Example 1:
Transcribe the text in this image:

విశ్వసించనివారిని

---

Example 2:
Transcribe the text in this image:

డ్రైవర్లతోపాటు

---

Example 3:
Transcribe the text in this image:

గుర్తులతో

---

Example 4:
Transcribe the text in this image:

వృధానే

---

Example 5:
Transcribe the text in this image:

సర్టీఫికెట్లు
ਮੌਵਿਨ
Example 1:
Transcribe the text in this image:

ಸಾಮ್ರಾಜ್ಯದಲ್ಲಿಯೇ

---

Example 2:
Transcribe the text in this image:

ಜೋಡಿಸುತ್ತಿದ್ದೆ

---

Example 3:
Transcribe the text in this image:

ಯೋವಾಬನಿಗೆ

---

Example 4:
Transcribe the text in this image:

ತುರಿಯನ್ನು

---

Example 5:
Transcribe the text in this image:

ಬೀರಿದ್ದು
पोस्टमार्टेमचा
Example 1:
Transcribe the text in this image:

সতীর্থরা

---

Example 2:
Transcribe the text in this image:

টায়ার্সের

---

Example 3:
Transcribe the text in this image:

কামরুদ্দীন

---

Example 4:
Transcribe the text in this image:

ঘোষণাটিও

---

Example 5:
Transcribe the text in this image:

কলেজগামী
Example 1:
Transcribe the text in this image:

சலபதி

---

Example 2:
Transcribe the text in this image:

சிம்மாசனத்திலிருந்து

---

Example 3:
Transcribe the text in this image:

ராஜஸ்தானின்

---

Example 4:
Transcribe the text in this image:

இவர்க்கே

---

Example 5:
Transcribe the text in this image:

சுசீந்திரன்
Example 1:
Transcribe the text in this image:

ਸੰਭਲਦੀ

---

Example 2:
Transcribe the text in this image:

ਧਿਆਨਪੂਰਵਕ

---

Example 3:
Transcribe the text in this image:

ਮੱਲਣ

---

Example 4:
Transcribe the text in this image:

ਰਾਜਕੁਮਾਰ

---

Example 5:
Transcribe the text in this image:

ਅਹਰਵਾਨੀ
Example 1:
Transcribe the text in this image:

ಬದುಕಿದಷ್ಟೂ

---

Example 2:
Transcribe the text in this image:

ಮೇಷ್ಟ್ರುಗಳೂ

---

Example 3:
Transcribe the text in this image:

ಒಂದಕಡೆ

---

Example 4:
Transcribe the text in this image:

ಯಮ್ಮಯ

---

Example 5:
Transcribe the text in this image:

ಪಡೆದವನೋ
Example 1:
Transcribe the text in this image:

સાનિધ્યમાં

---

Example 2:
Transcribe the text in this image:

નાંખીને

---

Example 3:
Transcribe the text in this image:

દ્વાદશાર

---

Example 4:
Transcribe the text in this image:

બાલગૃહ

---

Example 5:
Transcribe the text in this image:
------------------------------------------------------------------------
● Try it: Give back the full listing, exactly as it stands.

● Completed task:
Example 1:
Transcribe the text in this image:

విశ్వసించనివారిని

---

Example 2:
Transcribe the text in this image:

డ్రైవర్లతోపాటు

---

Example 3:
Transcribe the text in this image:

గుర్తులతో

---

Example 4:
Transcribe the text in this image:

వృధానే

---

Example 5:
Transcribe the text in this image:

సర్టీఫికెట్లు
ਮੌਵਿਨ
Example 1:
Transcribe the text in this image:

ಸಾಮ್ರಾಜ್ಯದಲ್ಲಿಯೇ

---

Example 2:
Transcribe the text in this image:

ಜೋಡಿಸುತ್ತಿದ್ದೆ

---

Example 3:
Transcribe the text in this image:

ಯೋವಾಬನಿಗೆ

---

Example 4:
Transcribe the text in this image:

ತುರಿಯನ್ನು

---

Example 5:
Transcribe the text in this image:

ಬೀರಿದ್ದು
पोस्टमार्टेमचा
Example 1:
Transcribe the text in this image:

সতীর্থরা

---

Example 2:
Transcribe the text in this image:

টায়ার্সের

---

Example 3:
Transcribe the text in this image:

কামরুদ্দীন

---

Example 4:
Transcribe the text in this image:

ঘোষণাটিও

---

Example 5:
Transcribe the text in this image:

কলেজগামী
Example 1:
Transcribe the text in this image:

சலபதி

---

Example 2:
Transcribe the text in this image:

சிம்மாசனத்திலிருந்து

---

Example 3:
Transcribe the text in this image:

ராஜஸ்தானின்

---

Example 4:
Transcribe the text in this image:

இவர்க்கே

---

Example 5:
Transcribe the text in this image:

சுசீந்திரன்
Example 1:
Transcribe the text in this image:

ਸੰਭਲਦੀ

---

Example 2:
Transcribe the text in this image:

ਧਿਆਨਪੂਰਵਕ

---

Example 3:
Transcribe the text in this image:

ਮੱਲਣ

---

Example 4:
Transcribe the text in this image:

ਰਾਜਕੁਮਾਰ

---

Example 5:
Transcribe the text in this image:

ਅਹਰਵਾਨੀ
Example 1:
Transcribe the text in this image:

ಬದುಕಿದಷ್ಟೂ

---

Example 2:
Transcribe the text in this image:

ಮೇಷ್ಟ್ರುಗಳೂ

---

Example 3:
Transcribe the text in this image:

ಒಂದಕಡೆ

---

Example 4:
Transcribe the text in this image:

ಯಮ್ಮಯ

---

Example 5:
Transcribe the text in this image:

ಪಡೆದವನೋ
Example 1:
Transcribe the text in this image:

સાનિધ્યમાં

---

Example 2:
Transcribe the text in this image:

નાંખીને

---

Example 3:
Transcribe the text in this image:

દ્વાદશાર

---

Example 4:
Transcribe the text in this image:

બાલગૃહ

---

Example 5:
Transcribe the text in this image:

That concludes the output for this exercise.